Assignment: Please write out the final portion of the records below exactly: the line containing "In degrees, how", every line after it, and nothing else.

-- Record excerpts follows --

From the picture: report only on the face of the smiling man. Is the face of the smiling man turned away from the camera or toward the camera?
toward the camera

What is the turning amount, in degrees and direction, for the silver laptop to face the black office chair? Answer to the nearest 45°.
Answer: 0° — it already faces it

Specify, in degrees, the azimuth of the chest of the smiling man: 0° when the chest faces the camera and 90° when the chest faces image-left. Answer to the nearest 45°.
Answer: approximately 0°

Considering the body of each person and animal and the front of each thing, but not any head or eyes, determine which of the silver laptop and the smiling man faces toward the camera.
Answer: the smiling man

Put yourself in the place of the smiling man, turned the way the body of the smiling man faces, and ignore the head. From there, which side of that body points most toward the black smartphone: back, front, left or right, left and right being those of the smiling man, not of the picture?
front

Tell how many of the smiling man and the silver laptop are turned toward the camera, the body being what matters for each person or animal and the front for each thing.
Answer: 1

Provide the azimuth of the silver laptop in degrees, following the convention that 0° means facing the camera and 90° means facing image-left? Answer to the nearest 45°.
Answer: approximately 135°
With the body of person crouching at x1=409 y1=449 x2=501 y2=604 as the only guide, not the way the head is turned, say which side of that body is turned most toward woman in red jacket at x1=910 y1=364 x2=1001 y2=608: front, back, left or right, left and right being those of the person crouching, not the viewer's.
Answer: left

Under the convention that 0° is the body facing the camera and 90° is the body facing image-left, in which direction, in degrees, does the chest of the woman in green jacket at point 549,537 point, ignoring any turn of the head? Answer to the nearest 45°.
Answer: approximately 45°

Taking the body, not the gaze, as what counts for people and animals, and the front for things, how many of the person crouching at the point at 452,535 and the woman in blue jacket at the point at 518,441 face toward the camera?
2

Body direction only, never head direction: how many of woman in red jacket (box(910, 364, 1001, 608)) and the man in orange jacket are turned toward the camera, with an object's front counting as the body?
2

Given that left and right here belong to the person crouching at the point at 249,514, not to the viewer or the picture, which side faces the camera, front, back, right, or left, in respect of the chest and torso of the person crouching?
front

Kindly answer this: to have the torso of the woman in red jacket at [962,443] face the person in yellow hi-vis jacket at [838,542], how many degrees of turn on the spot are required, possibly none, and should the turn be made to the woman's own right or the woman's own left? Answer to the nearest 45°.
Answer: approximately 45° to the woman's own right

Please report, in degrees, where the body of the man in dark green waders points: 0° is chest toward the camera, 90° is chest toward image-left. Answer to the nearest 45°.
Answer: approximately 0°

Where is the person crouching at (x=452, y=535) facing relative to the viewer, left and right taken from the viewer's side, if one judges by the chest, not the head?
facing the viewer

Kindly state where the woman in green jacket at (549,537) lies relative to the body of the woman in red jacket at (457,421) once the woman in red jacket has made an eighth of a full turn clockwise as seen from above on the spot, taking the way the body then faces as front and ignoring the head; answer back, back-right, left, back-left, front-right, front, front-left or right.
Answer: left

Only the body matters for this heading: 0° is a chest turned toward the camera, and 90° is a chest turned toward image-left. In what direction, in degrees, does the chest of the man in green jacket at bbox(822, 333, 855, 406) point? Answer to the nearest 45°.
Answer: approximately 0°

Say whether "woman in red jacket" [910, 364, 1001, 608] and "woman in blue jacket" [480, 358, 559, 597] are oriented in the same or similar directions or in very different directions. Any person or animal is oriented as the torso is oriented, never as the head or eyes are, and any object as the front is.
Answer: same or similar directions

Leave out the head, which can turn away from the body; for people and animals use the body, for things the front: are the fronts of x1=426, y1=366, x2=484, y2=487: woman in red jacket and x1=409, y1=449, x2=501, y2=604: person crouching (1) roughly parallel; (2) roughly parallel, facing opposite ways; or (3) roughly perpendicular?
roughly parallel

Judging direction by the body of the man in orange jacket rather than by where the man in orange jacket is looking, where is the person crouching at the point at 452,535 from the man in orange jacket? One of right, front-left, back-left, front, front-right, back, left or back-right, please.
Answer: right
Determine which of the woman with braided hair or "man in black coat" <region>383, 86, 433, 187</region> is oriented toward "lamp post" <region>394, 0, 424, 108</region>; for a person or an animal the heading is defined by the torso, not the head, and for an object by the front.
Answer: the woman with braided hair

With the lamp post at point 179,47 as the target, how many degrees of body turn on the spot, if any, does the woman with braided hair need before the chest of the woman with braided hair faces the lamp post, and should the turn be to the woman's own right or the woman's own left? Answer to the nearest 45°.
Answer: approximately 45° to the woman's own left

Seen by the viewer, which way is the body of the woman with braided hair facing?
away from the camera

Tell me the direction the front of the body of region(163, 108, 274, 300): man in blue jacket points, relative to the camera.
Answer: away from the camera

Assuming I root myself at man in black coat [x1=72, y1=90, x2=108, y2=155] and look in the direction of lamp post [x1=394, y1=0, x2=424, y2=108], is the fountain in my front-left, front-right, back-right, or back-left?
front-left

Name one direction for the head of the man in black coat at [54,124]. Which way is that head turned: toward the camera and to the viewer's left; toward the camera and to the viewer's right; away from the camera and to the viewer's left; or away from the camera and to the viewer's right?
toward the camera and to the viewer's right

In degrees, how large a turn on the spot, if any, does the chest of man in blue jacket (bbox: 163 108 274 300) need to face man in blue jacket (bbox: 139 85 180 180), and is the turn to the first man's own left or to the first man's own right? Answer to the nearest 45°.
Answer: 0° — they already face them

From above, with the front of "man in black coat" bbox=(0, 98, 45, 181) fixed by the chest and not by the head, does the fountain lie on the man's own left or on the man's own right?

-- Record excerpts concluded --

Written answer:
In degrees, how large a turn on the spot, if any, does the chest of man in blue jacket (bbox: 163 108 274 300) need to face man in blue jacket (bbox: 139 85 180 180), and is the turn to the first man's own left or to the first man's own right? Answer to the nearest 45°.
Answer: 0° — they already face them

From above, with the front of "man in black coat" bbox=(0, 98, 45, 181) fixed by the chest and not by the head, does the fountain lie on the man's own left or on the man's own right?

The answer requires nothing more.